It’s jazz season at Vivat Bacchus. After launching live music on Saturday nights at its London Bridge branch last month, from 8 August the restaurant is extending this initiative to the Farringdon venue.

Getting the Farringdon programme off to a swinging start will be The JT Band, whose director Jason Thompson has entertained both Bill Clinton and Michael Douglas in the course of his 27 year international career.

Over at London Bridge, one of the UK’s leading saxophonists, Alex Garner, will be entertaining guests, as part of a jazz quartet.

For both venues, music starts at 8.30pm, with a £5 cover charge after 8pm.

For those in need of further persuasion, Vivat Bacchus is also well known as one of the country’s top ambassadors for South African wine. This is the place to come and discover – or reacquaint yourself with – some of the most exciting and elegant wines the country has to offer.

Several are available by the glass, such as Paul Cluver’s 2008 Sauvignon Blanc (£5.50), or for those looking for a taste of something truly special, the beautifully sweet Vin de Constance from Klein Constantia (£14.50).
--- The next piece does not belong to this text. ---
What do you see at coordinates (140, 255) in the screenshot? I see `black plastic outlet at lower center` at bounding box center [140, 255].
By the bottle you can find a roll call of South Africa’s most highly regarded estates and winemakers, from Hamilton Russell, to Vergelegen and Martin Meinert. In addition, owner Gerrie Knoetze and his team have selected an impressive range of wines from other corners of the world, including Mount Difficulty Pinot Noir (£45) and, staying in New Zealand, Cloudy Bay Sauvignon Blanc (£49). If you ask nicely, wines from the list are also available to take home at a more friendly retail price.

On the food side, expect modern European dishes with the occasional South African ringer. It’s not every restaurant that offers a choice between Loch Duart Salmon and Kudu tartar. Both branches also take their cheese seriously, with a special room designed for guests to wander through with a glass of wine and pick their own selection.

Vivat Bacchus also runs a wine club, bringing its regulars together for winemaker dinners, masterclasses and tastings, with an event of some kind taking place just about every week. Both branches are also well geared up for private or corporate events, with separate dining rooms downstairs.

It might be tempting to criticise Vivat Bacchus for pushing the fusion of two rather different cuisines, but when springbok fillets are so tender and full of flavour, it seems narrow-minded to object to the fact they’re resting on top of an equally delicious risotto.

In short, it’s the passion and attention to detail which make Vivat Bacchus work, and with so many different events in place, there’s every excuse to pay a visit soon.